He accepts the paper cup she extends to him and it frees a hand she then uses to buckle her seatbelt. After she settles her own coffee into one of the cup holders Brennan offers Booth the pretzel, and he visibly grimaces and shakes his head before putting the vehicle into drive.

"Perhaps you should have called in sick, Booth."

She wouldn't usually be one to encourage this, especially given that he's entirely responsible for his current physical discomfort, but watching Booth is painful and she feels that if calling in hungover was ever warranted, it would be now.

"I'm fine. This is better than I expected."

She nods along. He doesn't need to know that she practically carried him upstairs and helped him undress and forced a sandwich and two glasses of water into him before she left. Besides, seeing as he woke up to painkillers and water and an empty garbage can beside him he _must _know that she had been there. It's like they've swapped roles because it's now his immediate defence to just deny deny deny and enshroud himself in thin logic to keep the delusion afloat. She remembers that place. It's tiring.

"Booth-

"Let's just work, okay? Work."

* * *

At the crime scene Brennan diligently supervises as the body is loaded into the waiting truck, and once the task is completed to her satisfaction she heads to where Booth is deep in conversation with a fellow agent.

He's still wearing his sunglasses and his posture is hunched and he's obviously in a great deal of agony, but she knows better than to make any suggestions.
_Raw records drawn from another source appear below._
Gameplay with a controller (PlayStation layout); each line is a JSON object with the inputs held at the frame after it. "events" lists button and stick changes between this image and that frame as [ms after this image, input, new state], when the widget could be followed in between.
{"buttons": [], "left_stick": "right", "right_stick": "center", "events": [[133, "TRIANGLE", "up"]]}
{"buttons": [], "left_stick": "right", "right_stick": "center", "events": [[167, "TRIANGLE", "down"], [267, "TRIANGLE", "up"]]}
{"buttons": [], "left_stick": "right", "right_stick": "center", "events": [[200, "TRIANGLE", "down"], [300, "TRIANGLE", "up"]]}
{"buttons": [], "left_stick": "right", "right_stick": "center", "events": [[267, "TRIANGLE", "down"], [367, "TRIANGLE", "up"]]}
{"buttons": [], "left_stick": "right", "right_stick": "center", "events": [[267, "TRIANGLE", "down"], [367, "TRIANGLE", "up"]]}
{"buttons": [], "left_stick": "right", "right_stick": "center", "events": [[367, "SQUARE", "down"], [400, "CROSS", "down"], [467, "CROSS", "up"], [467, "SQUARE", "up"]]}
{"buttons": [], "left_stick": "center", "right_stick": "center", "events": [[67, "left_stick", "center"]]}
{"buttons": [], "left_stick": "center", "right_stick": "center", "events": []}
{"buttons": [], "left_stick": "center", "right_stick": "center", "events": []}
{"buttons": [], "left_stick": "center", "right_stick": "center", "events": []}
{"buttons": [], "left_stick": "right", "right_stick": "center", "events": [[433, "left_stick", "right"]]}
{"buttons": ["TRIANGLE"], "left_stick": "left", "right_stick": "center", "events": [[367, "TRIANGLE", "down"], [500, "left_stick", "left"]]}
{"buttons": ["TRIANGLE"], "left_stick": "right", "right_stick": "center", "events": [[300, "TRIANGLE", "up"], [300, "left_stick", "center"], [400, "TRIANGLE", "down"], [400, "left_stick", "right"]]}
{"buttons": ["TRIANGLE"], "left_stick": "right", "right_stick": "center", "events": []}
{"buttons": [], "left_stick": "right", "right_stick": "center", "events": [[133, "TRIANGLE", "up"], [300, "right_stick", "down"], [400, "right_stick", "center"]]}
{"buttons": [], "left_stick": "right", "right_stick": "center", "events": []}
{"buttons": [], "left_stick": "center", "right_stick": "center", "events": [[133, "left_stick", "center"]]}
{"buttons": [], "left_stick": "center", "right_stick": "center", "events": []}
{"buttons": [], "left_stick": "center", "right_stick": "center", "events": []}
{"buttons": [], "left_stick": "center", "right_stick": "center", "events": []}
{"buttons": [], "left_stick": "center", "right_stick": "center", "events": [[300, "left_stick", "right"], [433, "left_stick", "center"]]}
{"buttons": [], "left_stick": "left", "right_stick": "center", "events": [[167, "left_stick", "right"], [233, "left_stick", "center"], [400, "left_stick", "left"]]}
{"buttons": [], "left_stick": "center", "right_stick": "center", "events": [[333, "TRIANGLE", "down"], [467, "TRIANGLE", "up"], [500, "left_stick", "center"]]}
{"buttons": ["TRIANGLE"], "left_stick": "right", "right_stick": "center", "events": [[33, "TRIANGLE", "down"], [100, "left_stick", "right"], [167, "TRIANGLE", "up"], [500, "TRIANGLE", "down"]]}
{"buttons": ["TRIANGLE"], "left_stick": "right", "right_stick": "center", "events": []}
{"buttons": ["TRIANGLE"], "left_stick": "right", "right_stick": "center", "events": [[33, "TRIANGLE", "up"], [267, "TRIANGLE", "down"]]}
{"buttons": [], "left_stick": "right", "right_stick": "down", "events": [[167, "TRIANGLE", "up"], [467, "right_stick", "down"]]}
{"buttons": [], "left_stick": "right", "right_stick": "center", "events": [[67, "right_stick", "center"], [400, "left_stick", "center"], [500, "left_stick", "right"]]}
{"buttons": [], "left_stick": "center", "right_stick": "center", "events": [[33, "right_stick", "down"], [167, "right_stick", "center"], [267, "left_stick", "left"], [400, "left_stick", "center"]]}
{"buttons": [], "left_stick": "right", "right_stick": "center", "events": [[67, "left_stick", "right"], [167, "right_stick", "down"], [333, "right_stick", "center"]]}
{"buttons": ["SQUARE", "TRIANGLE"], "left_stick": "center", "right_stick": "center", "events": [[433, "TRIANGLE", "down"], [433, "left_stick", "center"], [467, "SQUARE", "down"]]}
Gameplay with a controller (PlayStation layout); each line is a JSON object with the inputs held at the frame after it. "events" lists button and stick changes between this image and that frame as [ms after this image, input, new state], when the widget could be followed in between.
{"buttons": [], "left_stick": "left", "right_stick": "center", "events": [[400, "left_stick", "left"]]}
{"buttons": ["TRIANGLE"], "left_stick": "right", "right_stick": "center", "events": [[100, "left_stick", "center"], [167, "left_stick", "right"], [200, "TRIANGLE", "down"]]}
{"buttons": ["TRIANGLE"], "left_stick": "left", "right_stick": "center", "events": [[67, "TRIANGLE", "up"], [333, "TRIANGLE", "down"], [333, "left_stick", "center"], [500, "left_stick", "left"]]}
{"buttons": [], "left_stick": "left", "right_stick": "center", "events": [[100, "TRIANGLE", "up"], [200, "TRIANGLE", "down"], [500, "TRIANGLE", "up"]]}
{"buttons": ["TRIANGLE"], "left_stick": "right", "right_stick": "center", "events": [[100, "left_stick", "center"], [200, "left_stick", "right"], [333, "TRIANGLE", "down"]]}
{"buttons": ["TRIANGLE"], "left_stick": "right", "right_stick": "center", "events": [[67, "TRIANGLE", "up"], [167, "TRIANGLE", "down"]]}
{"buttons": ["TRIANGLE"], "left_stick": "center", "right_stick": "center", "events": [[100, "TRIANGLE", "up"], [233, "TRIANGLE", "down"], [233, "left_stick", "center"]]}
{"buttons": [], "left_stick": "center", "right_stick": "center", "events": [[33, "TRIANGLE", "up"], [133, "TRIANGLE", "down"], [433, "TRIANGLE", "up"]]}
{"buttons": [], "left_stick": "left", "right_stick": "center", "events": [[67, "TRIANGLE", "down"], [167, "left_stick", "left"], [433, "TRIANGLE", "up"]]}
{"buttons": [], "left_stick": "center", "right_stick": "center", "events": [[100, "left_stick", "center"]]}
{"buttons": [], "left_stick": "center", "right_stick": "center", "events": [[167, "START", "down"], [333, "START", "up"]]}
Getting her head chewed off once on the way over had been enough, thank you very much.

She reaches the two men and begins outlining her requirements. "I'll need-

"The whole crate is going to have to go back to the Jeffersonian."

Booth talks over her and she frowns as the officer looks between the two of them uncomfortably. He's distancing himself from her when he does this; she sees that now. But it's frustrating as hell and it makes her feel like she's in grade school again being shunned by her peers. And it makes her angry.

She's improving but she's still a work in progress and she has to bite her tongue in order to refrain from giving him a piece of her mind. She reminds herself of all the times Booth has exhibited patience and grace when she hasn't deserved it; when she asked for his sperm and made him doubt his ability to enrich Parker and when she took Jared's side over his. Times she had hurt him and he went on loving her just the same. Booth is a good person who is lost and he deserves as much as she has in her to give. So she schools her features and she's pretty sure no one can tell he's beginning to get under her skin.

"Yes. And please be sure to take multiple soil samples from the surrounding area."

* * *

Brennan can count on one hand the number of times in her adult life she has walked out of her home for the day and left something she would need behind. Of course, today _has _to become such a day. Today, when she's treading delicately around Booth and he's hungover and heartbroken and in no mood to handle delays of any kind. She turns her head to openly stare at her partner since she's confident he won't make any more eye contact with her than absolutely necessary, and she tries to find a reasonable excuse _not _to ask Booth to drive past her apartment. She's still thinking when Booth's hands tighten grimly on the steering wheel, and she knows that her gaze is beginning to irritate him even if he's still determined not to look at her.

"Booth?"

"What?" he snaps impatiently.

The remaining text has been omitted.